Hénin-Beaumont : la justice ordonne la réintégration sous astreinte de deux agents suspendus par le maire RN
Le tribunal administratif de Lille a ordonné ce vendredi 3 juillet la réintégration sous sept jours de Djelloul Khéris et Fabienne Payen, suspendus sans salaire par le maire RN Steeve Briois.
Dans une ordonnance rendue ce vendredi 3 juillet, le juge des référés de Lille a suspendu les arrêtés d'exclusion de deux agents municipaux d'Hénin-Beaumont. La mairie devra les réintégrer sous peine d'une astreinte de 150 euros par jour de retard.
L’essentiel
- Fait 1 : Le tribunal administratif de Lille a ordonné le 3 juillet 2026 la réintégration sous sept jours de Djelloul Khéris et Fabienne Payen.
- Fait 2 : La mairie d’Hénin-Beaumont s’expose à une astreinte de 150 euros par jour de retard si elle ne se conforme pas.
- Fait 3 : Les deux agents, syndiqués SUD Collectivités Territoriales, avaient été exclus temporairement sans salaire par le maire RN Steeve Briois.
- Fait 4 : Le conseil de discipline saisi par la mairie avait pourtant écarté toute sanction en janvier 2026.
- Fait 5 : Le juge a caractérisé une situation de discrimination syndicale et une absence de faute professionnelle.
Ce que dit la décision du tribunal
Le juge des référés du tribunal administratif de Lille a rendu son ordonnance ce vendredi 3 juillet. Il suspend les arrêtés d’exclusion pris par la mairie d’Hénin-Beaumont à l’encontre de Djelloul Khéris et Fabienne Payen. La municipalité dispose d’un délai de sept jours pour réintégrer ces deux agents. Passé ce délai, elle devra payer 150 euros par jour de retard, selon l’Union syndicale Solidaires, qui s’est félicitée de cette décision.
Les deux agents exercent respectivement comme animateur périscolaire et agent d’état civil. Ils sont membres du syndicat SUD Collectivités Territoriales. Le juge a estimé que leur exclusion était infondée et discriminatoire.
Des agents suspendus malgré un avis favorable du conseil de discipline
Les faits remontent à 2025. Le maire RN Steeve Briois avait prononcé une exclusion temporaire de deux ans pour Djelloul Khéris et d’un an pour Fabienne Payen. Selon la Fédération SUD Collectivités Territoriales, ces suspensions ont été assorties d’une privation de salaire.
Pourtant, en janvier 2026, le conseil de discipline saisi par la mairie avait blanchi les deux agents et écarté toute sanction. La mairie avait malgré tout maintenu les exclusions. Le juge des référés a relevé l’absence de faute professionnelle et a caractérisé une situation de discrimination syndicale, a indiqué l’Union syndicale Solidaires.
La réaction des syndicats
L’Union syndicale Solidaires a publié un communiqué intitulé « Victoire pour Fabienne et Djelloul », saluant une décision « claire et ferme ». Le syndicat souligne que la justice a reconnu le caractère discriminatoire des sanctions et l’absence de motif valable. Il appelle la mairie à exécuter rapidement la décision.

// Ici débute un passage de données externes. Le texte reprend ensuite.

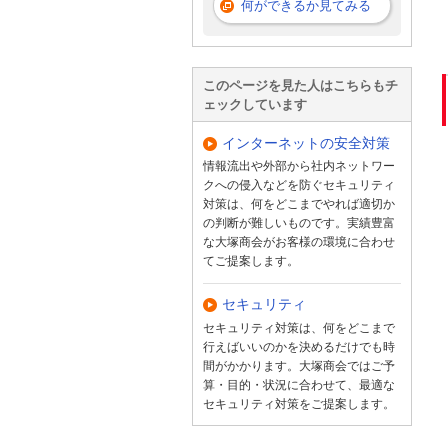
何ができるか見てみる
このページを見た人はこちらもチ
ェックしています
インターネットの安全対策
情報流出や外部から社内ネットワー
クへの侵入などを防ぐセキュリティ
対策は、何をどこまでやれば適切か
の判断が難しいものです。実績豊富
な大塚商会がお客様の環境に合わせ
てご提案します。
セキュリティ
セキュリティ対策は、何をどこまで
行えばいいのかを決めるだけでも時
間がかかります。大塚商会ではご予
算・目的・状況に合わせて、最適な
セキュリティ対策をご提案します。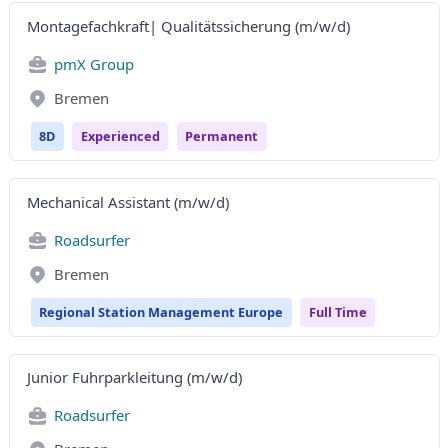
Montagefachkraft| Qualitätssicherung (m/w/d)
pmX Group
Bremen
8D
Experienced
Permanent
Mechanical Assistant (m/w/d)
Roadsurfer
Bremen
Regional Station Management Europe
Full Time
Junior Fuhrparkleitung (m/w/d)
Roadsurfer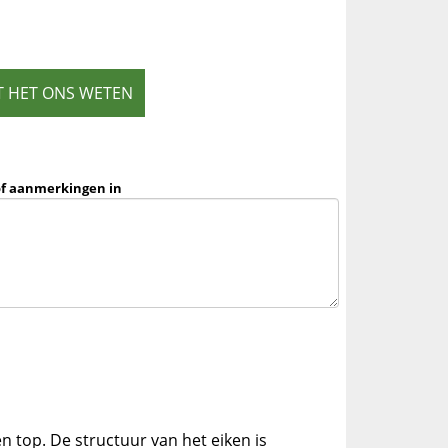
T HET ONS WETEN
of aanmerkingen in
n top. De structuur van het eiken is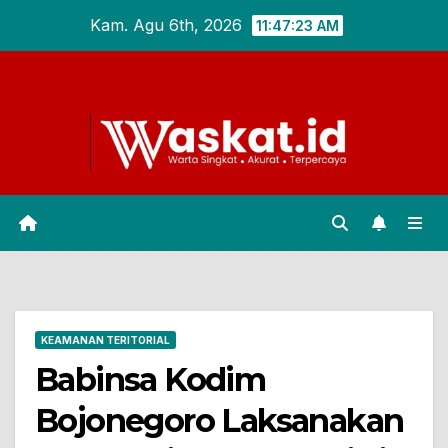
Skip
Kam. Agu 6th, 2026
11:47:24 AM
to
content
KEAMANAN TERITORIAL
Babinsa Kodim
Bojonegoro Laksanakan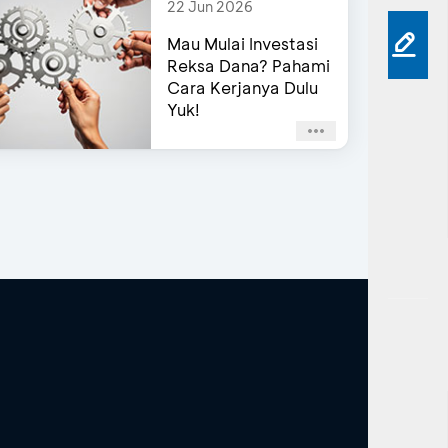
22 Jun 2026
Mau Mulai Investasi
Reksa Dana? Pahami
Cara Kerjanya Dulu
Yuk!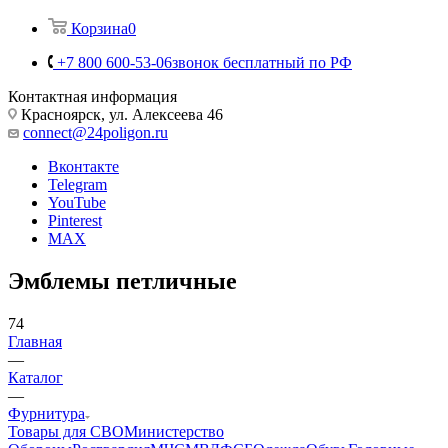
Корзина
0
+7 800 600-53-06
звонок бесплатный по РФ
Контактная информация
Красноярск, ул. Алексеева 46
connect@24poligon.ru
Вконтакте
Telegram
YouTube
Pinterest
MAX
Эмблемы петличные
74
Главная
—
Каталог
—
Фурнитура
Товары для СВО
Министерство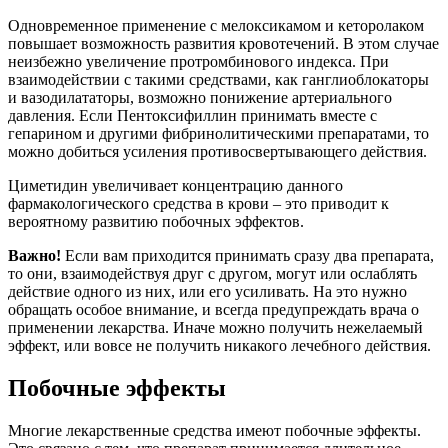
Одновременное применение с мелоксикамом и кеторолаком
повышает возможность развития кровотечений. В этом случае
неизбежно увеличение протромбинового индекса. При
взаимодействии с такими средствами, как ганглиоблокаторы
и вазодилататоры, возможно понижение артериального
давления. Если Пентоксифиллин принимать вместе с
гепарином и другими фибринолитическими препаратами, то
можно добиться усиления противосвертывающего действия.
Циметидин увеличивает концентрацию данного
фармакологического средства в крови – это приводит к
вероятному развитию побочных эффектов.
Важно!
Если вам приходится принимать сразу два препарата,
то они, взаимодействуя друг с другом, могут или ослаблять
действие одного из них, или его усиливать. На это нужно
обращать особое внимание, и всегда предупреждать врача о
применении лекарства. Иначе можно получить нежелаемый
эффект, или вовсе не получить никакого лечебного действия.
Побочные эффекты
Многие лекарственные средства имеют побочные эффекты.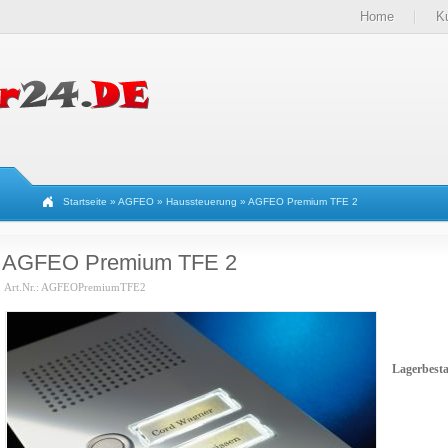
Home
K
Startseite
»
AGFEO
»
Haussteuerung
»
AGFEO Premium TFE 2
AGFEO Premium TFE 2
Art.Nr.: AGFEOPremiumTFE2
Lagerbest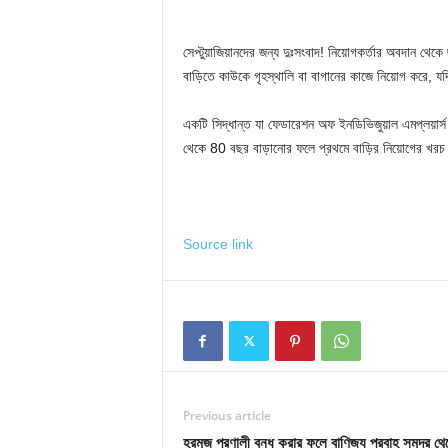
সেপ্টুয়াজিয়ানদের জন্য দুঃসংবাদ! নিয়োগকর্তার অবদান থে
বাড়িতে কাউকে গৃহস্থালি বা বাগানের কাজে নিয়োগ করে, য
একটি সিদ্ধান্ত যা ফেডারেশন অফ ইনডিভিজুয়াল এমপ্লয়ার
থেকে 80 বছর বাড়ানোর ফলে প্রথমে বাড়ির নিয়োগের খরচ ত
Source link
Previous article
হরমুজ প্রণালী বন্ধ করার ফলে বাণিজ্য প্রবাহ সমুদ্র থে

Ce conflit s’inscrit dans un climat de tensions récurrentes entre la municipalité RN d’Hénin-Beaumont et les organisations syndicales, selon la Fédération SUD Collectivités Territoriales.
Contexte dans le Pas-de-Calais
Hénin-Beaumont, commune de 26 000 habitants dans le Pas-de-Calais, est dirigée depuis 2014 par le Rassemblement national. La ville a déjà été le théâtre de plusieurs contentieux entre la mairie et des agents ou syndicats. Cette affaire intervient alors que la région Nord-Pas-de-Calais connaît un taux de syndicalisation dans la fonction publique territoriale légèrement supérieur à la moyenne nationale, selon les données de l’INSEE (8,2 % contre 7,8 % en France métropolitaine). La décision du tribunal de Lille, situé dans le département voisin du Nord, rappelle que le contrôle juridictionnel des actes des collectivités locales reste une réalité dans ce territoire.
La mairie d’Hénin-Beaumont n’a pas encore réagi publiquement à l’ordonnance. Les agents concernés pourraient être réintégrés dès la semaine prochaine si la municipalité s’exécute. L’astreinte de 150 euros par jour pourrait s’appliquer à compter du 11 juillet 2026.
Prochaine étape : la mairie a jusqu’au 10 juillet pour réintégrer les deux agents. En cas de refus, l’astreinte courra automatiquement.